** Required work **
Copy the lines from the records exactly, starting at the line that contains "ID / EN.</br>" and ending after the line that contains "PHP, & Laravel.</br>".

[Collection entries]
^^^^^^^^^^^^^^^^

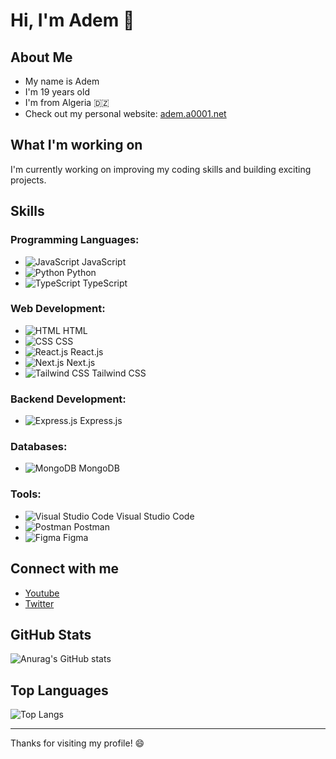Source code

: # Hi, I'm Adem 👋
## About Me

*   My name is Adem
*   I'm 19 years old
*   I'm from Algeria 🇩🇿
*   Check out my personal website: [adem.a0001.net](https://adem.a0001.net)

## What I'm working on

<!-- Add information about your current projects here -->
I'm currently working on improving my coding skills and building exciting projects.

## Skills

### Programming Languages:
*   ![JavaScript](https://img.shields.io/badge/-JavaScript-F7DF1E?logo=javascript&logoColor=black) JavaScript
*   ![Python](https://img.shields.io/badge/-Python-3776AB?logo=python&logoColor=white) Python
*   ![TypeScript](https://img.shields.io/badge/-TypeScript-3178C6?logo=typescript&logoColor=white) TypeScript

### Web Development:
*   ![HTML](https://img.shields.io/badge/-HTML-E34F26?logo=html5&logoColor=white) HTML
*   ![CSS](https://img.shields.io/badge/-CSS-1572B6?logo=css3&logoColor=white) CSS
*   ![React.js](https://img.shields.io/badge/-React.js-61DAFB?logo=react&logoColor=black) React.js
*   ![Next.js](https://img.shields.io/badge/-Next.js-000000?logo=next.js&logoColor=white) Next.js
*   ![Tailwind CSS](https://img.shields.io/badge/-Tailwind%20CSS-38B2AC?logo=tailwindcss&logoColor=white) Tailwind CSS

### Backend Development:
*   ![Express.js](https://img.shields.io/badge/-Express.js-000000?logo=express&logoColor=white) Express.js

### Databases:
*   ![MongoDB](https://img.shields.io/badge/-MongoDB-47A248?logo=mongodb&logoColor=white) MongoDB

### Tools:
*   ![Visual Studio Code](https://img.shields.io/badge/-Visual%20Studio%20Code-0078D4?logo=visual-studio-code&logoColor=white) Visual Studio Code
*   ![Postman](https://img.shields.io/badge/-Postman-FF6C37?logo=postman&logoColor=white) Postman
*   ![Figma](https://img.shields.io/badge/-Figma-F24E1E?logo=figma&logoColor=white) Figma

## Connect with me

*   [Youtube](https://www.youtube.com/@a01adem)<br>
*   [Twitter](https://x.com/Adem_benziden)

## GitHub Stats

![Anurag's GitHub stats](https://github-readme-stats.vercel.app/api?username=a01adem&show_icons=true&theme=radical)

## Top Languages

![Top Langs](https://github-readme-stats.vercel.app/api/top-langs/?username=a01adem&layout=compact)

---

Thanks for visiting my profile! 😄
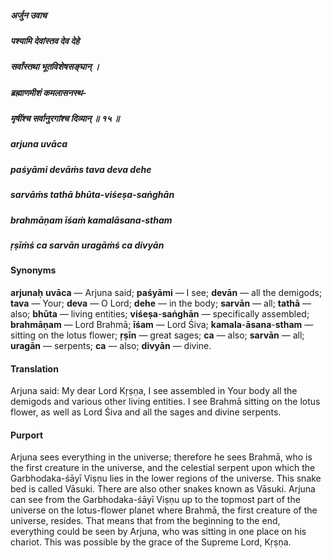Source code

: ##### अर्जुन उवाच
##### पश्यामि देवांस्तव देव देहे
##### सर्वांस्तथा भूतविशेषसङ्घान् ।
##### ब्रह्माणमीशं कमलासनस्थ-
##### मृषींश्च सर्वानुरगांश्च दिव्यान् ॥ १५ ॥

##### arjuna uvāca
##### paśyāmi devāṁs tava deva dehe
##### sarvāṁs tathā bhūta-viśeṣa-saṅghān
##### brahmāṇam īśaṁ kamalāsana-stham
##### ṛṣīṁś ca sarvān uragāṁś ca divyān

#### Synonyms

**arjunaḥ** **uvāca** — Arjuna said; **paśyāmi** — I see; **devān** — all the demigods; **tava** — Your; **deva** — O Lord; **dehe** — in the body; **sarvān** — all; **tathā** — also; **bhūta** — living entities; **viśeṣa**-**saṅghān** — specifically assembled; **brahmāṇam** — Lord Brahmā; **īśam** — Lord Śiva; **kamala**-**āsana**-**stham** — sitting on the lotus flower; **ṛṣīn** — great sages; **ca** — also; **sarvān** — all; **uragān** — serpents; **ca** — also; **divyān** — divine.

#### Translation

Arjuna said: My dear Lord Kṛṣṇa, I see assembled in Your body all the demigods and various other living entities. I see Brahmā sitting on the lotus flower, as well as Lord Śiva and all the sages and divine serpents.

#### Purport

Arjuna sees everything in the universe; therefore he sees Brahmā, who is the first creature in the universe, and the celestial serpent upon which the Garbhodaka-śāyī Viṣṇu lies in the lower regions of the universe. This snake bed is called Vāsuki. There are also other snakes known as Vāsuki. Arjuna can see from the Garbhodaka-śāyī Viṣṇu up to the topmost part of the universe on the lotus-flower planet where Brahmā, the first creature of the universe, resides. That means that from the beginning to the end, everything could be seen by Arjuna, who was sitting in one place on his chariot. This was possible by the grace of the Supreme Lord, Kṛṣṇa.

^^^^^^^^^^^^^^^^

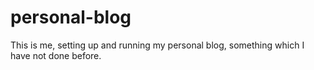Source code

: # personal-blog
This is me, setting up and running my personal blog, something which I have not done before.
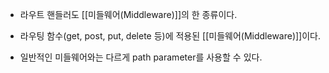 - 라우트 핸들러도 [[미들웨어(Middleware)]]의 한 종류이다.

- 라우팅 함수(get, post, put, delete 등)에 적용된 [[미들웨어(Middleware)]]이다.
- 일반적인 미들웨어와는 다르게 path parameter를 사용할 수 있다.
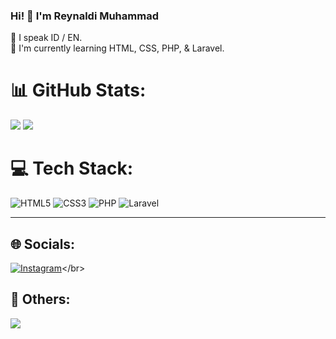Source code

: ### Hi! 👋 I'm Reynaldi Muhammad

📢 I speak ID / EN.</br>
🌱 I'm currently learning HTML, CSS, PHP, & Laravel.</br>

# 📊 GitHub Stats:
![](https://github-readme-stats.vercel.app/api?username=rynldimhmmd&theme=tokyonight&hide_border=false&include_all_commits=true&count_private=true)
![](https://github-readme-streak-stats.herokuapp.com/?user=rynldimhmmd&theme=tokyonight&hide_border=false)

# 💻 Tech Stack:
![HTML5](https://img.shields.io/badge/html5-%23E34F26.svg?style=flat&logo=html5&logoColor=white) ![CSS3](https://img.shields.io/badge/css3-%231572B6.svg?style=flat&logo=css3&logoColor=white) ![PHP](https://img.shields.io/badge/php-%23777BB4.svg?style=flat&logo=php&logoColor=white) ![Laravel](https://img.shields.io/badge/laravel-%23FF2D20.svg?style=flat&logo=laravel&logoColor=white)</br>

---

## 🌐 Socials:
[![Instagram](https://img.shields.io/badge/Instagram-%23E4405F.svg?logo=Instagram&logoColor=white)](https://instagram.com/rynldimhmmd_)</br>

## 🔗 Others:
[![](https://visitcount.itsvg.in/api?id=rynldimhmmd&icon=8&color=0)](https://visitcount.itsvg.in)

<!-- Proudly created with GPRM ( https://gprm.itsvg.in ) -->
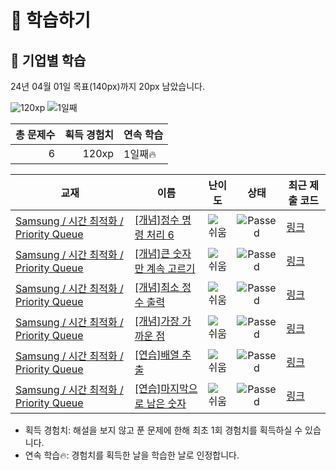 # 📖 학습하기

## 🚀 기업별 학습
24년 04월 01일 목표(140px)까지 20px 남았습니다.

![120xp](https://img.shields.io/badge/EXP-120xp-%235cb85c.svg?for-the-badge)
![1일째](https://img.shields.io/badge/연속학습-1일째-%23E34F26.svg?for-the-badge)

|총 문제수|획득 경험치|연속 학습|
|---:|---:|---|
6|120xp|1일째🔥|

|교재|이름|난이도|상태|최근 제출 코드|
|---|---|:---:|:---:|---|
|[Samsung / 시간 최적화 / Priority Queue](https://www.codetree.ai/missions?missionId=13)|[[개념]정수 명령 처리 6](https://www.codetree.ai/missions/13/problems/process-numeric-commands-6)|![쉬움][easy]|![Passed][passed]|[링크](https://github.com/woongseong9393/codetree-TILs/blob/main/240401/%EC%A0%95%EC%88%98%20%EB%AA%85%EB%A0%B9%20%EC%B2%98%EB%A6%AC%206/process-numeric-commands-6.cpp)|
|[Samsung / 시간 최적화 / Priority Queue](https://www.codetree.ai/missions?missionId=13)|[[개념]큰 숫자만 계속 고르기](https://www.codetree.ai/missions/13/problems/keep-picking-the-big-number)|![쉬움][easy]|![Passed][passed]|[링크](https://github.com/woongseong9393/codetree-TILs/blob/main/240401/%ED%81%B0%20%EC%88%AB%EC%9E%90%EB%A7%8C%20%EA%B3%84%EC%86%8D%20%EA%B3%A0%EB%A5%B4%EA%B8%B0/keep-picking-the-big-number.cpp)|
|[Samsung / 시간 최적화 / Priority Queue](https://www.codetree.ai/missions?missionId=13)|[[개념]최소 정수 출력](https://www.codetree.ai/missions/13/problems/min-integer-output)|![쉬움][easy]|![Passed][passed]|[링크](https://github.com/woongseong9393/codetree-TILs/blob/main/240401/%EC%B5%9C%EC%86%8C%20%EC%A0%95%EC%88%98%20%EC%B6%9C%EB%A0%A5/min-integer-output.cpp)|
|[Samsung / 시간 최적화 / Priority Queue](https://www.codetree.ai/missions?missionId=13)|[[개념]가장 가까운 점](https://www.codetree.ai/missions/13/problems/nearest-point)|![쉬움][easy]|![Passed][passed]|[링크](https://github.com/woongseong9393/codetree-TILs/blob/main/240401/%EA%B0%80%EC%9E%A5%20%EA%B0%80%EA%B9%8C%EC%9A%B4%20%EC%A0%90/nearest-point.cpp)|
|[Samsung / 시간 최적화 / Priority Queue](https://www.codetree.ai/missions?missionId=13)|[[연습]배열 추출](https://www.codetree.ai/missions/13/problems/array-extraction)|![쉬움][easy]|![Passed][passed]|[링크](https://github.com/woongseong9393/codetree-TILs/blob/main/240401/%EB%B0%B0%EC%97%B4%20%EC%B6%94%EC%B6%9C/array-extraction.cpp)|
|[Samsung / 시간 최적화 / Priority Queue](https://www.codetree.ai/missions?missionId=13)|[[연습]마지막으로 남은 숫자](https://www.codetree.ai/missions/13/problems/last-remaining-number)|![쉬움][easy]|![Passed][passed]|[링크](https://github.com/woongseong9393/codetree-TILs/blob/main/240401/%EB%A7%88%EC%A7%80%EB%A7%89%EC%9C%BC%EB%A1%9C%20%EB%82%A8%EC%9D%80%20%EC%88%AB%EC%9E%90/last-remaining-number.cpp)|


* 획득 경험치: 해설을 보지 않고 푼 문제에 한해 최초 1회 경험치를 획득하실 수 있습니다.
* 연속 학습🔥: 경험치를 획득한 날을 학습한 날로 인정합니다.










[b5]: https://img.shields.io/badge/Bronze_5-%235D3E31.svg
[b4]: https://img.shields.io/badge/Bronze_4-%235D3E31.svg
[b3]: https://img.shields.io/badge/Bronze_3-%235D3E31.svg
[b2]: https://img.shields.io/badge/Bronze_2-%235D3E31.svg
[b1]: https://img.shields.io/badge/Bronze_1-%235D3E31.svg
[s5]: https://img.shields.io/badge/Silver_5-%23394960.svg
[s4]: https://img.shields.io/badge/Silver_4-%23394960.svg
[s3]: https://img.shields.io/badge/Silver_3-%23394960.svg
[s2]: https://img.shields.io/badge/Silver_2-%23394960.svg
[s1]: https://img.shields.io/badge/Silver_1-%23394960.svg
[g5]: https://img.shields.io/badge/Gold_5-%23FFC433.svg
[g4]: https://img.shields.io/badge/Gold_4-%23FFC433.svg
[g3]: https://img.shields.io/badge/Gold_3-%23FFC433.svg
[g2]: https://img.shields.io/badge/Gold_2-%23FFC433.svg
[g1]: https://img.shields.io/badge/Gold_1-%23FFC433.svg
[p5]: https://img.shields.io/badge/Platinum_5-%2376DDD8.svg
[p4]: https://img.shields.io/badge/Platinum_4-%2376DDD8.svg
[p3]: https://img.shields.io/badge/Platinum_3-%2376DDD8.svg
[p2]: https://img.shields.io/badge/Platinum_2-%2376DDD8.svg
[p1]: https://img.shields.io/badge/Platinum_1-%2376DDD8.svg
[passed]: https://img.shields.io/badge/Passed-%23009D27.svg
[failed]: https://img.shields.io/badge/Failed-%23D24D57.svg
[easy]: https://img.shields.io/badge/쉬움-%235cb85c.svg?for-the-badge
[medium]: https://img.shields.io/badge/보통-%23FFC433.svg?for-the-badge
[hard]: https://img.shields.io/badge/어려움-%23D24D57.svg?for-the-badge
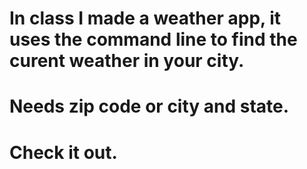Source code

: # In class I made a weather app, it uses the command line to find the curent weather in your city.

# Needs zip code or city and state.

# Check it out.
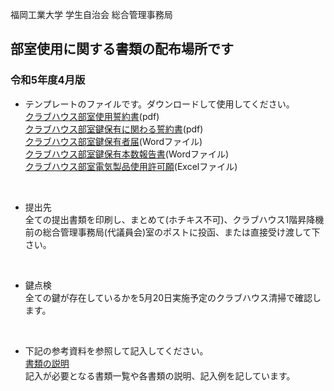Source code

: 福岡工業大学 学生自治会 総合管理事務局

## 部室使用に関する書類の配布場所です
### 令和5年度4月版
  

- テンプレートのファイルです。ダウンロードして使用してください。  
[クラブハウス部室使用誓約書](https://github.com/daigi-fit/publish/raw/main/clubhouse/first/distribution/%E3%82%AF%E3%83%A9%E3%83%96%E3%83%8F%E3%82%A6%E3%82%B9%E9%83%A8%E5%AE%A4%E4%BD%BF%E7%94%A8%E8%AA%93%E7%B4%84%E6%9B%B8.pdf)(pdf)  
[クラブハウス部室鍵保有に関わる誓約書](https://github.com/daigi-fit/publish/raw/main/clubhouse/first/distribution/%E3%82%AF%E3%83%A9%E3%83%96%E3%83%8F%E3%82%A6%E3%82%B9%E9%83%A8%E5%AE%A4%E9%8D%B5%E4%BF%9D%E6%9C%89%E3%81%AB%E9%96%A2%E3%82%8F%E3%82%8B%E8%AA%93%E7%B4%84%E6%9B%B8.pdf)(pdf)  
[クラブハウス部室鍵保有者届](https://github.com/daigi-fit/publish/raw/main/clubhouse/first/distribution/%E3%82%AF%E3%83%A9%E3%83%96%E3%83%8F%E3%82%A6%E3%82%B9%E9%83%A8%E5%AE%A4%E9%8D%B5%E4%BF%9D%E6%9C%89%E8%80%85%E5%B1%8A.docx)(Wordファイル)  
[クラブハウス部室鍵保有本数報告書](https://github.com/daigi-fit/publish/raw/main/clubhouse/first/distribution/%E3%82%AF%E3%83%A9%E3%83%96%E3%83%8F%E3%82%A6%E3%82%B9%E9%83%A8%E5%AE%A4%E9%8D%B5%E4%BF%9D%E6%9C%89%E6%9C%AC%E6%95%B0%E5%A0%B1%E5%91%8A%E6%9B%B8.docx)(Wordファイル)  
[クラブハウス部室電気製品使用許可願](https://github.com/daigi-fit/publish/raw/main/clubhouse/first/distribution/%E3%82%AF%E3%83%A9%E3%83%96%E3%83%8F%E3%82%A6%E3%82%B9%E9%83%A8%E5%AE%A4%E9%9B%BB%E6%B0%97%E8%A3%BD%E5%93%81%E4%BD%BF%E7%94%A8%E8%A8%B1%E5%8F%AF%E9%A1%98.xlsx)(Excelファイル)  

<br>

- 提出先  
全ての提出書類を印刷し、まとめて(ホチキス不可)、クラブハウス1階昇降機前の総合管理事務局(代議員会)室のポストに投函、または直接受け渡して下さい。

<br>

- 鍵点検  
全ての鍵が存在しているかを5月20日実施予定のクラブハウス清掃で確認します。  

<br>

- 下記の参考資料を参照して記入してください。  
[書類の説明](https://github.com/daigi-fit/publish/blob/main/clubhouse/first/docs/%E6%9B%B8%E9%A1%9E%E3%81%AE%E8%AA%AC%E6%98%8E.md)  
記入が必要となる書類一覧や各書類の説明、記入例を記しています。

^^^^^^^^^^^^^^^^

** Your solution **
📢 I speak ID / EN.</br>
🌱 I'm currently learning HTML, CSS, PHP, & Laravel.</br>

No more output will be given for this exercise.